MATILDE MASSÓ is Associate Professor of Sociology at the University of A Coruña and a member of the Bauman Institute at the University of Leeds. She has expertise in economic sociology, specifically in alternative finance and financialisation studies. She has been a Marie Sklodowska Curie fellow at the University of Leeds in 2017-2018. She is a founding member of the Economic Sociology Network and vice-president of Research and Publications of the Spanish Sociological Association. She has extensive experience in coordinating and collaborating in research projects and providing academic support and leadership to undergraduate students. She is the principal investigator of the project ‘Social consequences of financialisation:monetary accumulation, lack of employment, social inequality’ funded by the Ministry of Economy of the Government of Spain CSO2016-78122-R.

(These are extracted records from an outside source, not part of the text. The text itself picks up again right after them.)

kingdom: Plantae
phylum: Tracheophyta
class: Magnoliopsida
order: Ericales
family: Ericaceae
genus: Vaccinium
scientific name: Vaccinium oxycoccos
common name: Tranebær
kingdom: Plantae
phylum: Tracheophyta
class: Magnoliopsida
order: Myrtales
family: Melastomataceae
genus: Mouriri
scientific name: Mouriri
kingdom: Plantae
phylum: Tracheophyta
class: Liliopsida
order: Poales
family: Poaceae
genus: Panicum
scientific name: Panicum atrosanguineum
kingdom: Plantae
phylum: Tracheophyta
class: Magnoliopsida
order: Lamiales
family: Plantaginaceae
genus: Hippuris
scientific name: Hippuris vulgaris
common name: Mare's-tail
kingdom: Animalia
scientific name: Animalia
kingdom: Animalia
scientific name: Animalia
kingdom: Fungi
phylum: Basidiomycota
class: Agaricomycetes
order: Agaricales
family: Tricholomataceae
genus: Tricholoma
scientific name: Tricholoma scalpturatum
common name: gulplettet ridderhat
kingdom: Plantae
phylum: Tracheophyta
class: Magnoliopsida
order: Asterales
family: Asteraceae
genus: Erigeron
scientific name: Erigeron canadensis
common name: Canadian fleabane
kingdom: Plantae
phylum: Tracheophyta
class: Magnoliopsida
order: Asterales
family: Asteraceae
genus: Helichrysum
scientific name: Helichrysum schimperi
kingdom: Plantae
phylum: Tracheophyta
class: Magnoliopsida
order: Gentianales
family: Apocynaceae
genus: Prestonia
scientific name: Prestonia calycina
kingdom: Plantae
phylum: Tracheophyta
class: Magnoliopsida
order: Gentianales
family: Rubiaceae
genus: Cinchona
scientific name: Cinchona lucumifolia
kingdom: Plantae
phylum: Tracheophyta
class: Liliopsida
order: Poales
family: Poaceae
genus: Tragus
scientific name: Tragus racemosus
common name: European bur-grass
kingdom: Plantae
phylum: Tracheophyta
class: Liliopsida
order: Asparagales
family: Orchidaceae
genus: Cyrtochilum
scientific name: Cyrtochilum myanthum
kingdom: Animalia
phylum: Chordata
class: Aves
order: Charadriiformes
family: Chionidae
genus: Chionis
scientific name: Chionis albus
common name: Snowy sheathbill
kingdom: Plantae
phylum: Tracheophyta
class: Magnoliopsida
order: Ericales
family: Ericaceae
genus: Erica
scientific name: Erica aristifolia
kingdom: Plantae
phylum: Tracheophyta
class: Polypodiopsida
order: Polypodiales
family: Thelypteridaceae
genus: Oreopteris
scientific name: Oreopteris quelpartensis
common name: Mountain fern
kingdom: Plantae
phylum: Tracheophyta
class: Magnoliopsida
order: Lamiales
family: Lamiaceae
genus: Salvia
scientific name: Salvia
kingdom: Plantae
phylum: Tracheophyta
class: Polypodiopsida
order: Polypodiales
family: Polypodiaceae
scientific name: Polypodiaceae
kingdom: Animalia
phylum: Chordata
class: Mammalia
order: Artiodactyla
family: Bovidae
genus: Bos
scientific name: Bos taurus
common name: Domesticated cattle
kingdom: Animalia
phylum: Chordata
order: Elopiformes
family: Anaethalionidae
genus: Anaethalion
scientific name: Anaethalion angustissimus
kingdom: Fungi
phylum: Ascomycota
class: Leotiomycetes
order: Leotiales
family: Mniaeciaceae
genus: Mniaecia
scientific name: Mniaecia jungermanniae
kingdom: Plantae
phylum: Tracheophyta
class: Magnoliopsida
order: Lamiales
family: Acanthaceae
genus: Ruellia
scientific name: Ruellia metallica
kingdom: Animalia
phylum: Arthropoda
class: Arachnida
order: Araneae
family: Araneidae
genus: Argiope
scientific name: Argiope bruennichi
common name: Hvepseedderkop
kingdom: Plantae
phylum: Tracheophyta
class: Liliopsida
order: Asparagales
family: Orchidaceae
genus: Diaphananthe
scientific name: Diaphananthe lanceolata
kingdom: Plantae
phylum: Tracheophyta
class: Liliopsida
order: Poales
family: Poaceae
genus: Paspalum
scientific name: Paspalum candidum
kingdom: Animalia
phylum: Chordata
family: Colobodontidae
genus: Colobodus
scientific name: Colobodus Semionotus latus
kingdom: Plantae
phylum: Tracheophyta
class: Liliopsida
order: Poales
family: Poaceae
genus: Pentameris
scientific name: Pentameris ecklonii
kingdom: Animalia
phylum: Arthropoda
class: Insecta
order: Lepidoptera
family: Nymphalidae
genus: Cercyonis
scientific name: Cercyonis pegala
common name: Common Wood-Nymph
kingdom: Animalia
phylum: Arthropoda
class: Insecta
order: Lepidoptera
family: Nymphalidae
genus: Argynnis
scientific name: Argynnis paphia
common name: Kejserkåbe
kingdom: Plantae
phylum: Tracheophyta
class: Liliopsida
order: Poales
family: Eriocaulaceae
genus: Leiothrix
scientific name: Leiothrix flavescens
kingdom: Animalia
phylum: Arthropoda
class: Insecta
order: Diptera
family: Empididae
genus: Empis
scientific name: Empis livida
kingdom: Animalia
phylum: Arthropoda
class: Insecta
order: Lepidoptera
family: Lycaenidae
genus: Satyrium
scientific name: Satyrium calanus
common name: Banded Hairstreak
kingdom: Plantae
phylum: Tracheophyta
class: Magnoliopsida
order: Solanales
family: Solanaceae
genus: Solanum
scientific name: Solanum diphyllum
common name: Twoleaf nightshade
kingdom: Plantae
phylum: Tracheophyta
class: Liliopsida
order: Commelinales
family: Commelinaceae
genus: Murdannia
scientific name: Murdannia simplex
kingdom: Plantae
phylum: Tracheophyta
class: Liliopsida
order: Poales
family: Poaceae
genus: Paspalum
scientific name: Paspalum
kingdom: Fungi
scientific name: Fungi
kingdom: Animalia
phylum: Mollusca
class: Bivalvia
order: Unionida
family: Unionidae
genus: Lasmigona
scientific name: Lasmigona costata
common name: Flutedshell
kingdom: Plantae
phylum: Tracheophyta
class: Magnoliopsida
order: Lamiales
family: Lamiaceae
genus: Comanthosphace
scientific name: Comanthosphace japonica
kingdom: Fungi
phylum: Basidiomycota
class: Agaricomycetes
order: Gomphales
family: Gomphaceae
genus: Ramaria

MARK DAVIS is Associate Professor of Sociology, Founding Director of the Bauman Institute and also Director of Building Sustainable Societies, one of the University’s flagship Transformation Fund Projects. Mark worked intermittently in France as an Expert Advisor to the Council of Europe from 2008 to 2011 to help to develop the first Charter of Shared Social Responsibilities. Mark’s primary research focus is in financialisation studies, the sociology of money, markets and morality. This transdisciplinary research agenda has been supported by grants from EU Horizon 2020; EU Marie Sklodowska-Curie Actions; UK Government departments; Charities; and, Industry commissioning independent academic research (further details at: https://essl.leeds.ac.uk/sociology/staff/12/dr-mark-davis).

NAZARET ABALDE is a PhD candidate at the University of A Coruña (Spain). Currently, she is enjoying a PhD fellowship provided by the Ministry of Education of the Spanish Government, which enables her to develop the PhD project as well as assisting in teaching in modules related to methodology and economic sociology. Her research interests are primarily located in the relationships between markets, money, morality and the everyday life of individuals.